**About this exercise:** Could you set down the listing below exactly and omit its images?

= = = = = = =

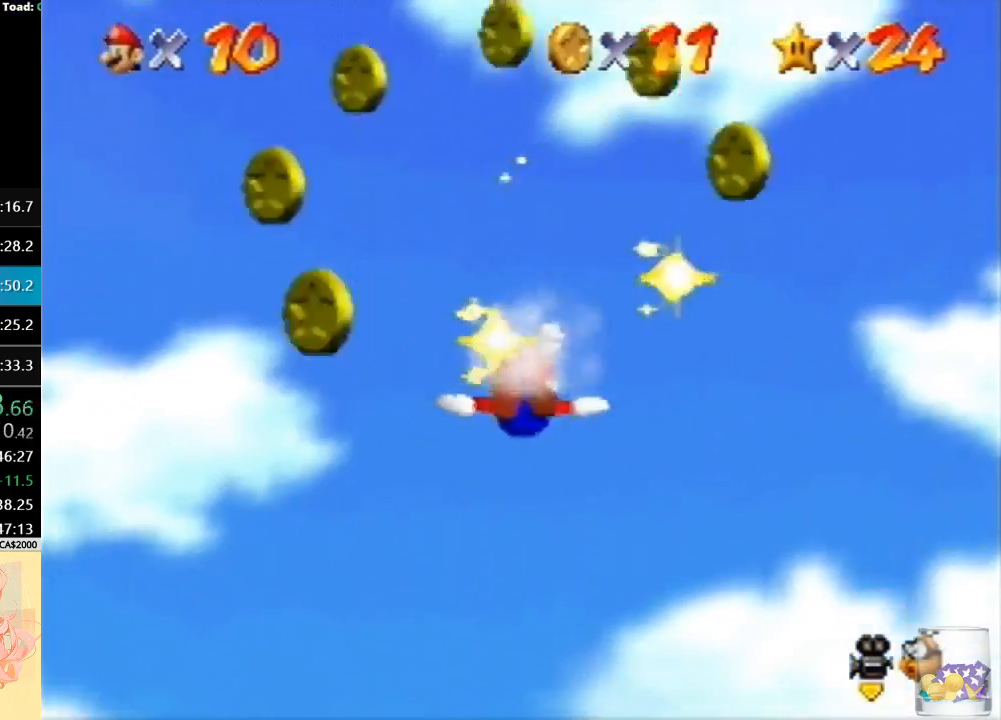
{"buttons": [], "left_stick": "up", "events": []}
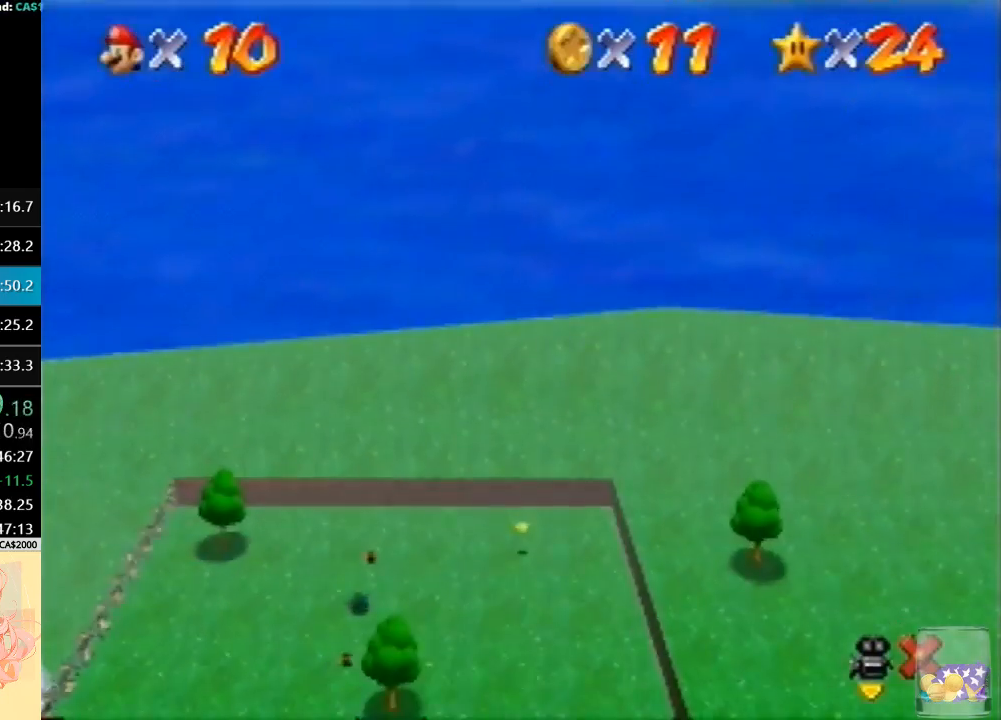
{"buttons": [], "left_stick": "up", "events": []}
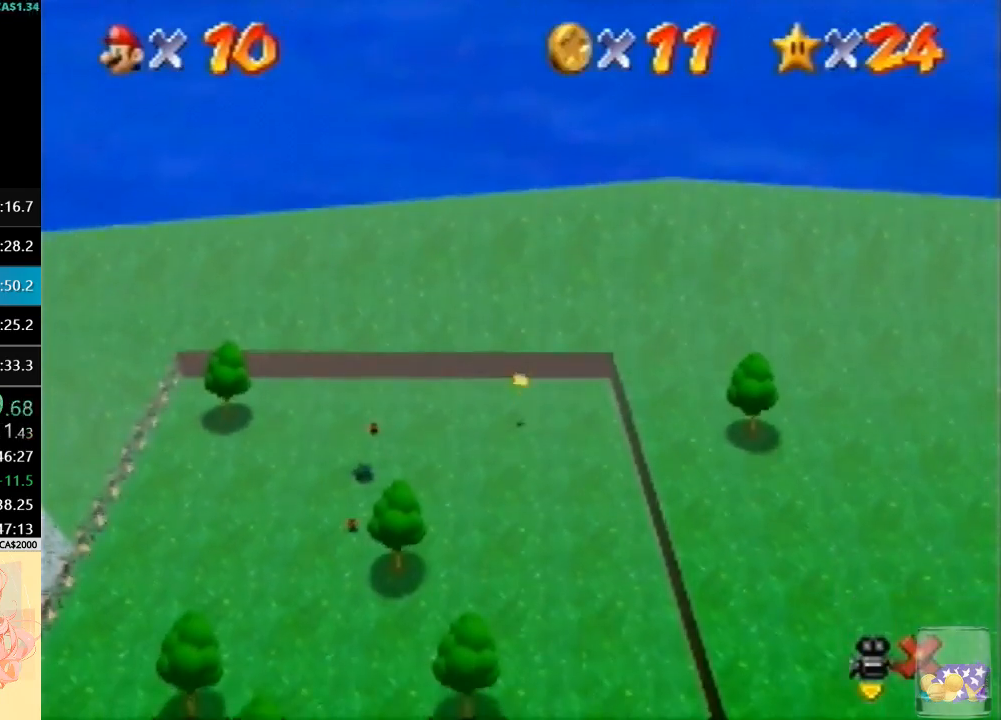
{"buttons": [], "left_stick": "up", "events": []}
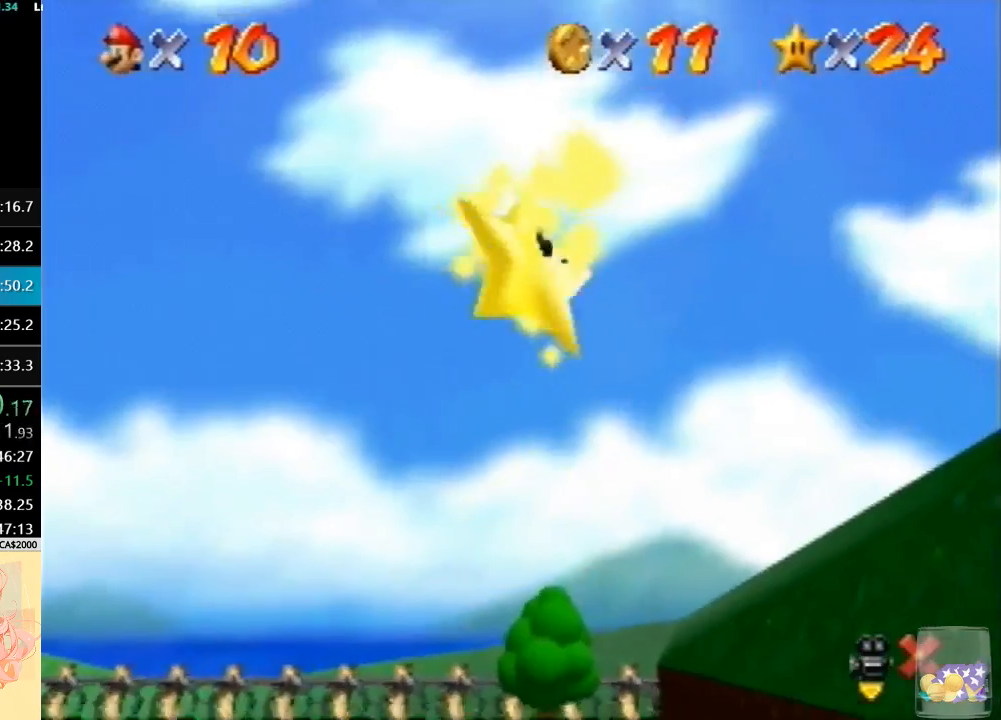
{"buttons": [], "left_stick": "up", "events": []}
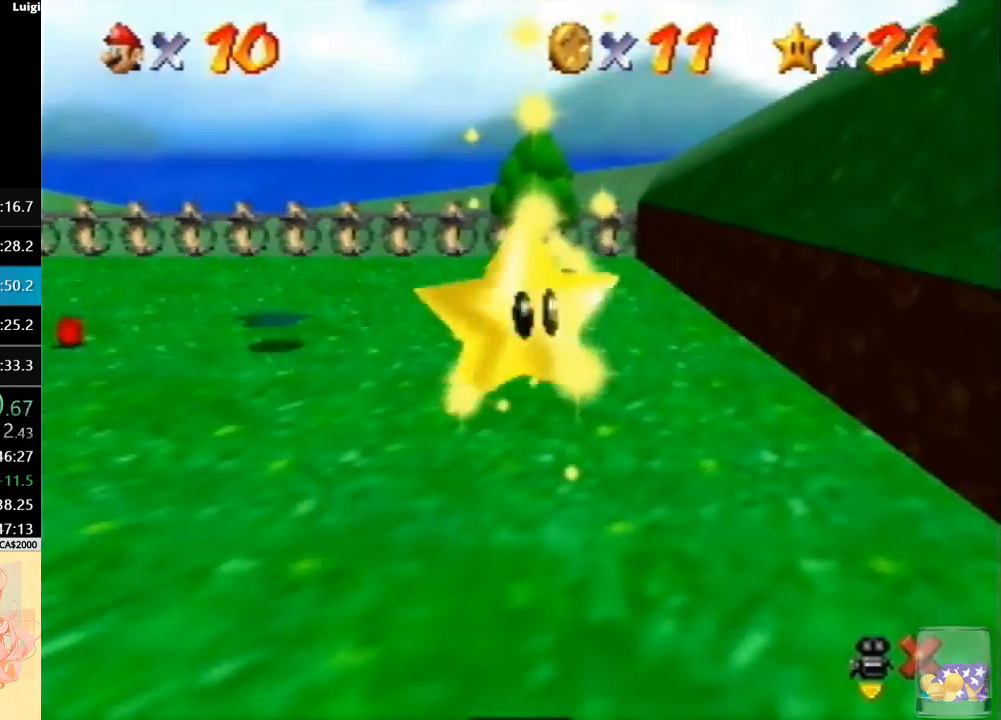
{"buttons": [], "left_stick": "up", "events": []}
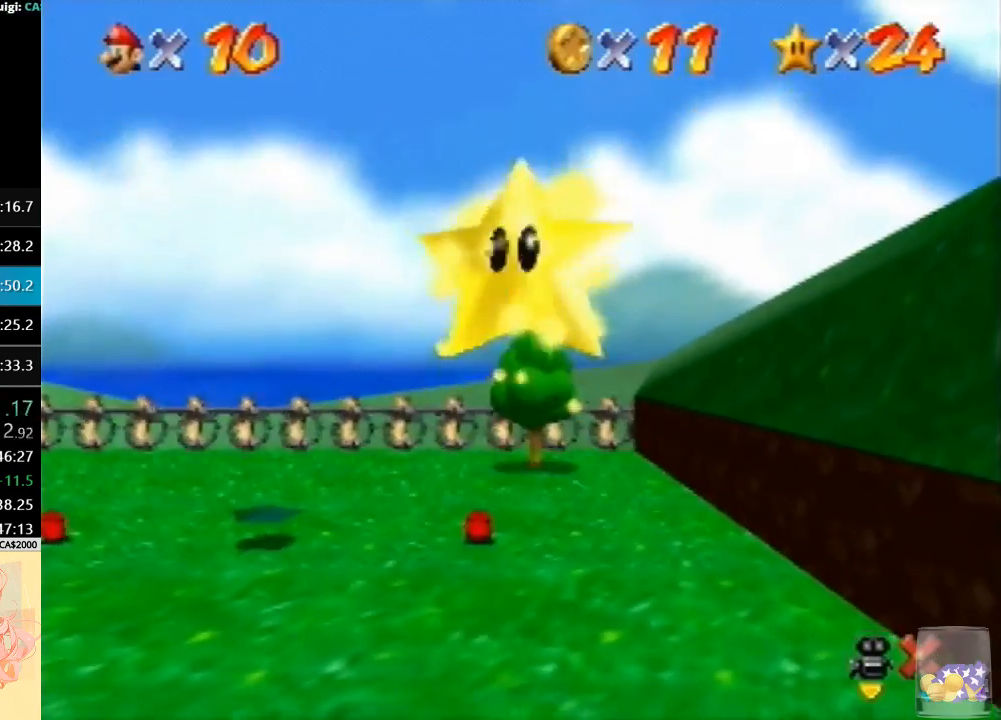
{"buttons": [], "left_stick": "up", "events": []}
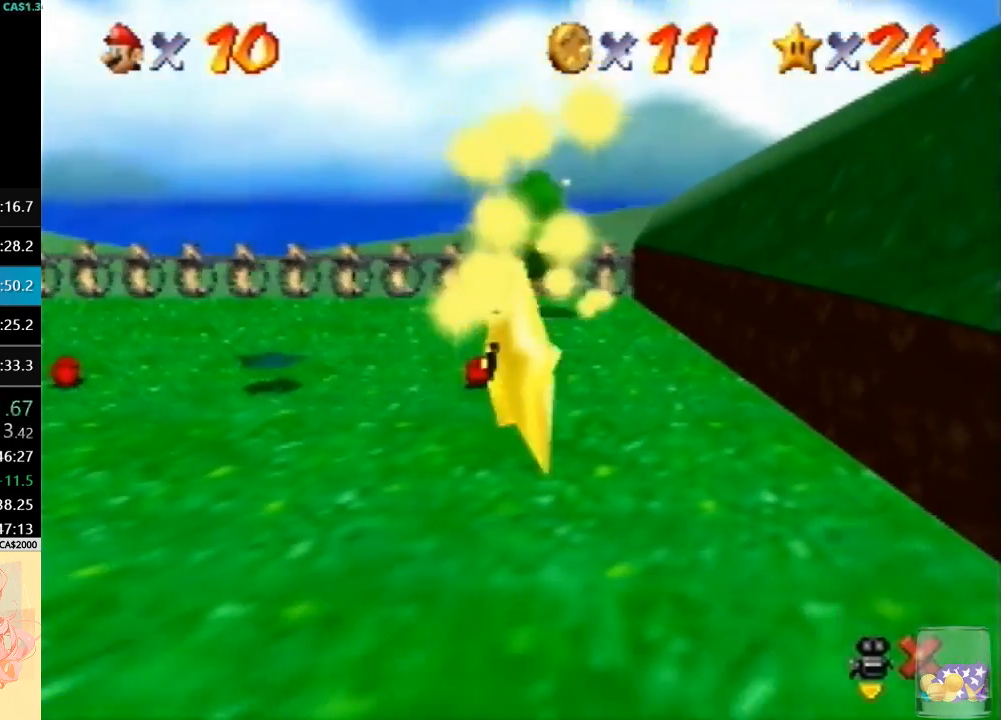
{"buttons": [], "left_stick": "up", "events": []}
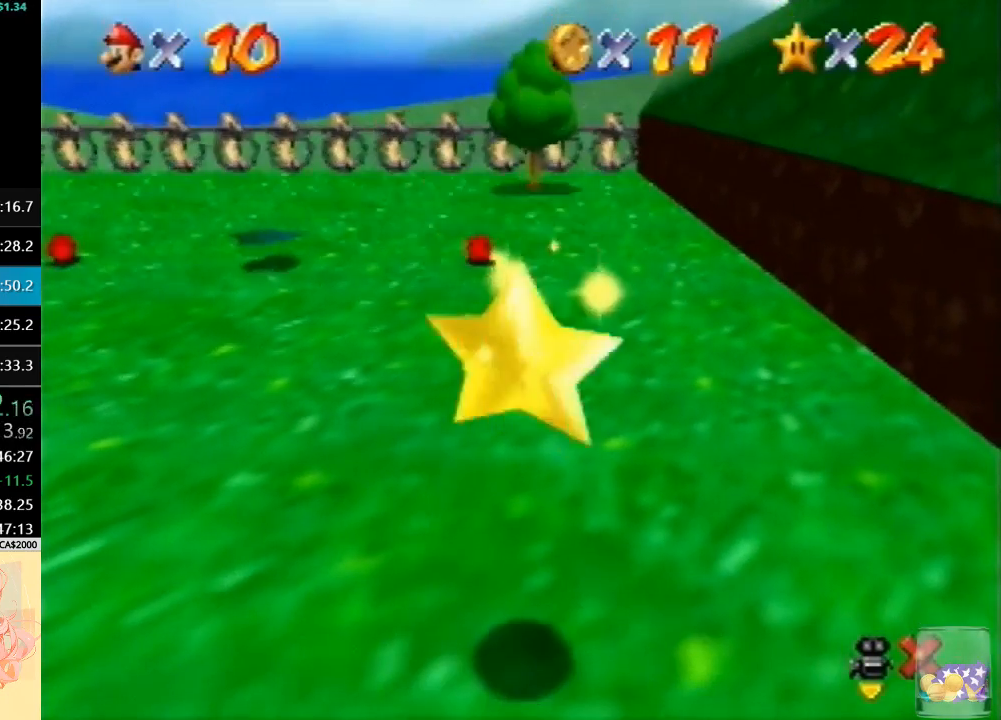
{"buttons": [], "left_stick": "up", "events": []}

= = = = = = =

**Solution to the problem:**
{"buttons": [], "left_stick": "up", "events": []}
{"buttons": [], "left_stick": "up", "events": []}
{"buttons": [], "left_stick": "up", "events": []}
{"buttons": [], "left_stick": "up", "events": []}
{"buttons": [], "left_stick": "up", "events": []}
{"buttons": [], "left_stick": "up", "events": []}
{"buttons": [], "left_stick": "up", "events": []}
{"buttons": [], "left_stick": "up", "events": []}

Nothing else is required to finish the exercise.